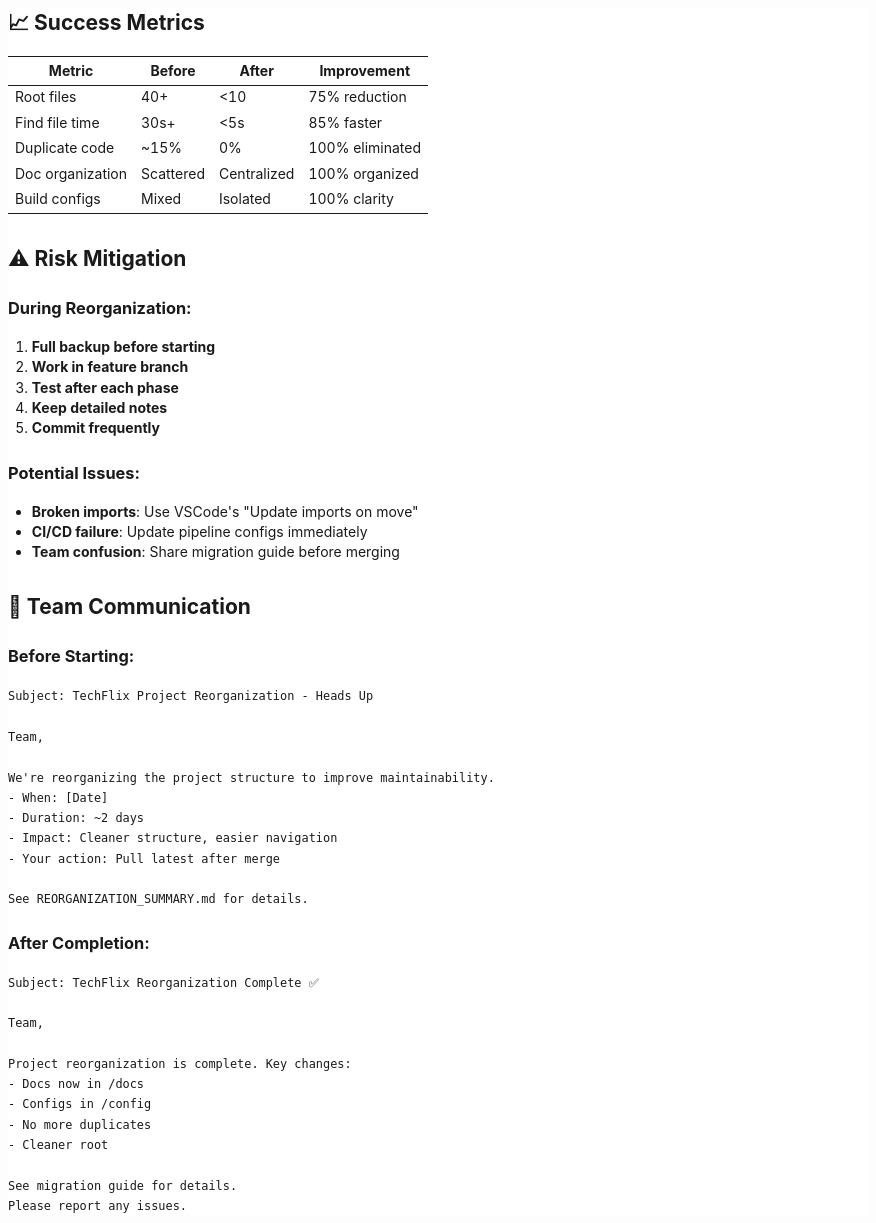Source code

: ## 📈 Success Metrics

| Metric | Before | After | Improvement |
|--------|--------|-------|-------------|
| Root files | 40+ | <10 | 75% reduction |
| Find file time | 30s+ | <5s | 85% faster |
| Duplicate code | ~15% | 0% | 100% eliminated |
| Doc organization | Scattered | Centralized | 100% organized |
| Build configs | Mixed | Isolated | 100% clarity |

## ⚠️ Risk Mitigation

### During Reorganization:
1. **Full backup before starting**
2. **Work in feature branch**
3. **Test after each phase**
4. **Keep detailed notes**
5. **Commit frequently**

### Potential Issues:
- **Broken imports**: Use VSCode's "Update imports on move"
- **CI/CD failure**: Update pipeline configs immediately
- **Team confusion**: Share migration guide before merging

## 👥 Team Communication

### Before Starting:
```
Subject: TechFlix Project Reorganization - Heads Up

Team,

We're reorganizing the project structure to improve maintainability.
- When: [Date]
- Duration: ~2 days
- Impact: Cleaner structure, easier navigation
- Your action: Pull latest after merge

See REORGANIZATION_SUMMARY.md for details.
```

### After Completion:
```
Subject: TechFlix Reorganization Complete ✅

Team,

Project reorganization is complete. Key changes:
- Docs now in /docs
- Configs in /config  
- No more duplicates
- Cleaner root

See migration guide for details.
Please report any issues.
```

----------------------------------------

» Task details: Pictures excluded, repeat exactly the lines from the top of the material through the line with "2. **Work in feature branch**", including both of those lines.

» Expected output:
Source code

: ## 📈 Success Metrics

| Metric | Before | After | Improvement |
|--------|--------|-------|-------------|
| Root files | 40+ | <10 | 75% reduction |
| Find file time | 30s+ | <5s | 85% faster |
| Duplicate code | ~15% | 0% | 100% eliminated |
| Doc organization | Scattered | Centralized | 100% organized |
| Build configs | Mixed | Isolated | 100% clarity |

## ⚠️ Risk Mitigation

### During Reorganization:
1. **Full backup before starting**
2. **Work in feature branch**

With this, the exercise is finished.